Image légendée
Messe à la mémoire de la doyenne de l’humanité, Jeanne Calment, le 7 août 1997 à Arles, au lendemain de son inhumation © AFP/Archives Georges Gobet

La controverse sur le record de longévité de Jeanne Calment, officiellement décédée à l’âge de 122 ans en 1997, a doublement rebondi lundi 16 septembre : une équipe franco-suisse de spécialistes a publié une nouvelle étude pour réfuter l’hypothèse d’une supercherie avancée par des chercheurs russes, mais ces derniers ont immédiatement maintenu leur version.

L’idée que la Française, devenue mondialement célèbre à la fin du 20e siècle en raison de son âge extraordinaire, n’était pas Jeanne mais sa fille unique Yvonne Calment (qui se serait substituée à elle en 1934), est « sans fondement », affirment les auteurs de cette étude, basée sur de nouveaux documents et des modèles mathématiques, publiée lundi dans le Journal of Gerontology.

Selon le démographe Jean-Marie Robine, directeur de recherche à l’Inserm et à l’École pratique des hautes études, et le Dr François Herrmann, gériatre aux Hôpitaux universitaires de Genève et spécialiste de l’épidémiologie des personnes âgées, il s’agit d’une « théorie du complot ».

Les tenants russes de la supercherie ont cependant maintenu leur version, déclarant qu’ils allaient rapidement répondre « point par point » à la publication franco-suisse – co-signée avec le Dr Michel Allard, spécialiste des centenaires, et l’épidémiologiste Bernard Jeune – afin de prouver qu’elle « n’est pas sérieuse » et comporte de nombreuses « lacunes et erreurs ».

Fin 2018, le gérontologue Valeri Novosselov et le mathématicien Nikolaï Zak avaient créé la surprise en affirmant que la vieille dame décédée en 1997 était en fait Yvonne Calment, la fille de Jeanne, morte selon eux à « seulement » 99 ans, et qui aurait vécu 63 ans sous l’identité de sa mère afin d’éviter de payer des droits de succession. Lundi, M. Novosselov a affirmé que les chercheurs français et suisse « induisent en erreur la communauté scientifique mondiale et le monde entier afin de ne pas désavouer leur travail précédent ». Ils « ignorent des faits qui ne les arrangent pas », comme le fait que « trois symptômes cliniques de l’état physique » de la vieille dame « n’ont été visibles que 20 ou 25 ans après la date où ils auraient dû apparaître ».

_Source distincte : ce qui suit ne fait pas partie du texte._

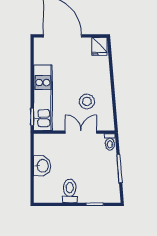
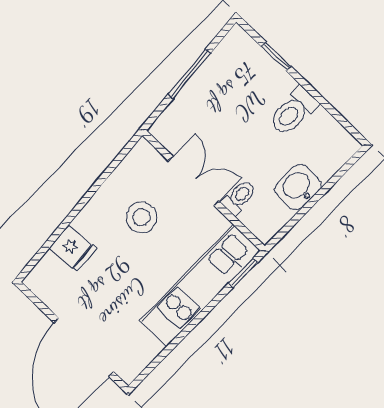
fridge: (99, 46) -> (73, 248), moved, turned 85
double door: (81, 132) -> (194, 181), swing flipped
toilet: (110, 142) -> (239, 197), moved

Les auteurs de l’étude publiée lundi, de leur côté, ont exhumé plusieurs documents pour infirmer la théorie russe, dont un article paru dans la presse locale en 1934 à Arles – où vivait Jeanne Calment – attestant qu’une « foule particulièrement nombreuse » avait assisté aux obsèques de sa fille Yvonne, décédée à l’âge de 36 ans.

Une chance sur dix millions

Difficile d’imaginer que ces nombreux témoins n’aient rien remarqué, « à moins d’accepter l’idée de la complicité de dizaines de personnes » dans cette fraude à l’identité, soulignent les chercheurs. Ils ont également retrouvé des documents attestant qu’Yvonne était malade depuis plusieurs années, mais aucun accréditant l’idée que Jeanne aurait été malade avant 1934.

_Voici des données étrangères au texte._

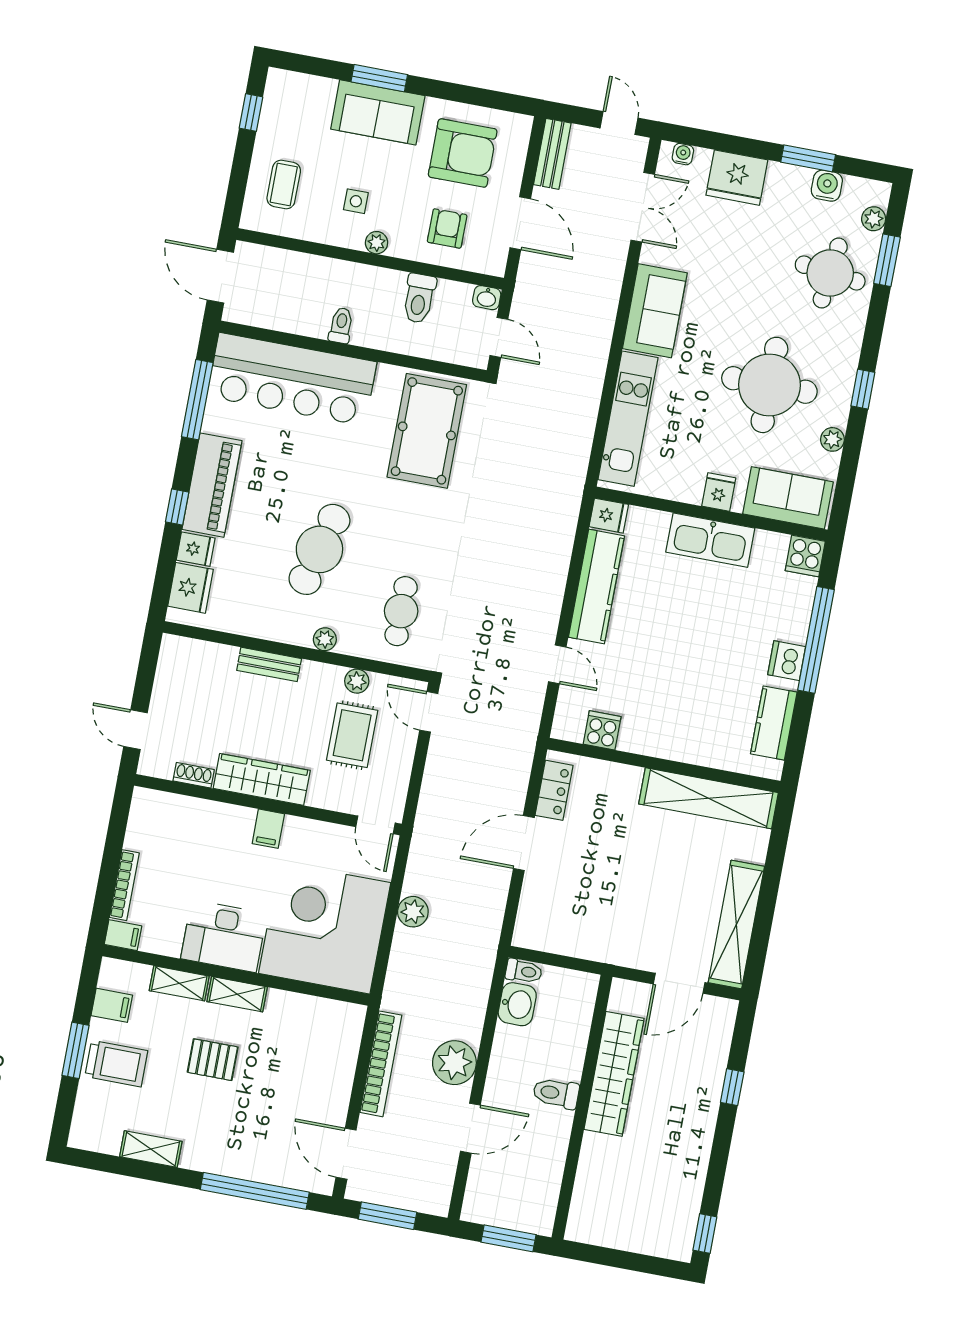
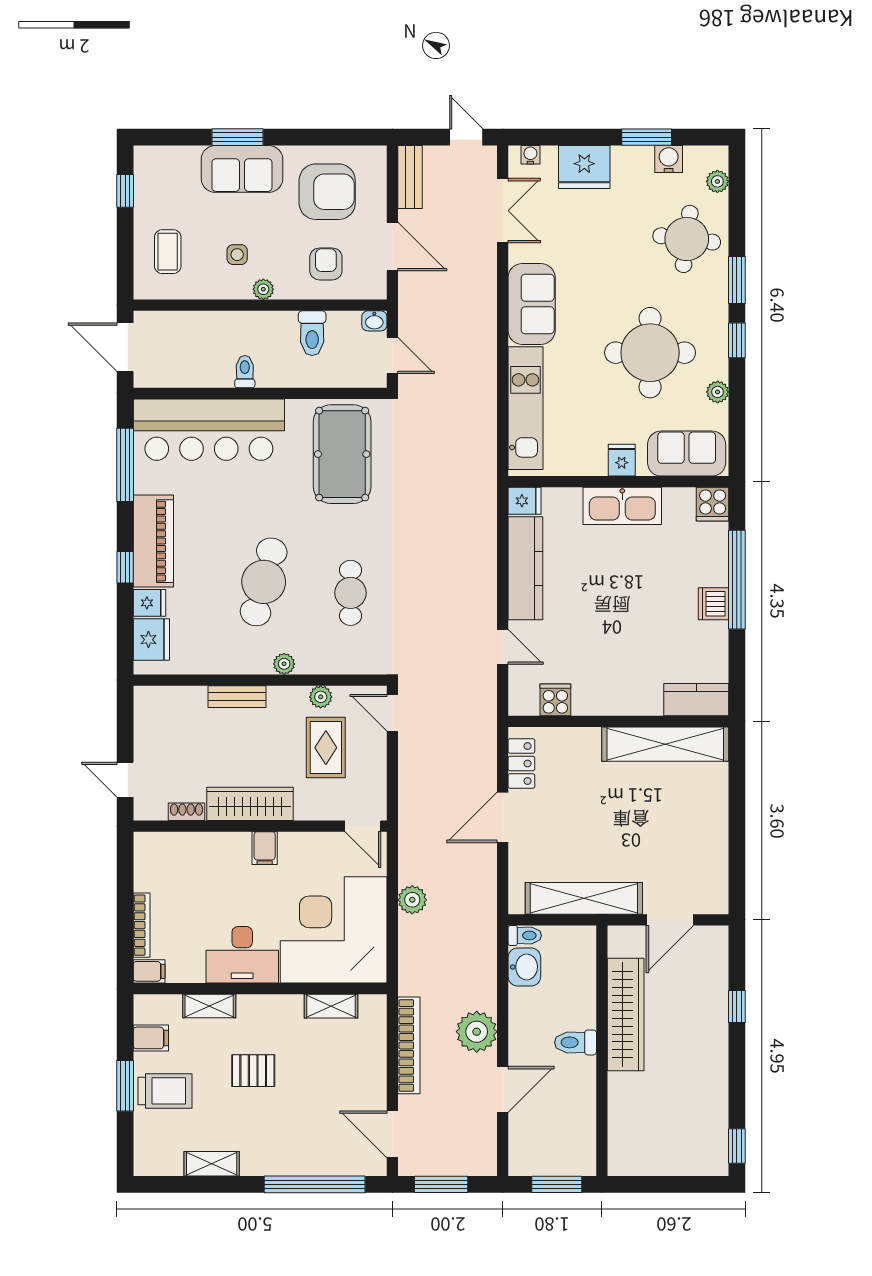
window: (887, 260) -> (737, 280), moved
cafe table: (401, 611) -> (351, 593), moved
kitchen counter: (774, 723) -> (696, 700), moved, turned 90
shelving: (736, 925) -> (584, 898), moved, turned 90
shelving: (237, 994) -> (331, 1006), moved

En outre, un acte notarié datant de 1926 montre que Nicolas Calment, le père de Jeanne, avait légué tous ses biens à ses enfants avant son décès, ce qui met à mal la thèse des chercheurs russes selon laquelle Yvonne aurait voulu éviter de payer deux fois des droits de succession.

« Tous les documents trouvés vont à l’encontre de la thèse russe », a dit Jean-Marie Robine qui avait lui-même rencontré plusieurs fois la doyenne de l’humanité et explique son record de longévité par « un mélange de bon patrimoine génétique et de chance ».

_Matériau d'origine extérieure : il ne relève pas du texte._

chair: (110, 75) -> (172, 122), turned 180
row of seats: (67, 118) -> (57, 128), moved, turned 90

L’étude s’attaque également à un autre argument des chercheurs russes, qui estimaient statistiquement impossible qu’un être humain pût vivre 122 ans. En étudiant la longévité de toutes les personnes nées en France en 1875 et en 1903, les chercheurs ont calculé qu’un centenaire avait une chance sur 10 millions d’atteindre 122 ans.

« Une probabilité certes mince, mais qui est loin de faire de Mme Calment une impossibilité statistique, selon les auteurs : Considérant que l’humanité a accumulé au moins 8 à 10 millions de centenaires depuis les années 1700, l’existence d’une personne de 122 ans autour de la fin des années 1900 est quelque chose de plausible ». D’ailleurs, étant donné que la planète pourrait abriter 25 millions de centenaires en 2100, « la découverte d’une autre personne âgée de 122 ans (et même probablement un peu plus âgée) apparaît aussi comme quelque chose de raisonnable dans les années à venir », selon eux.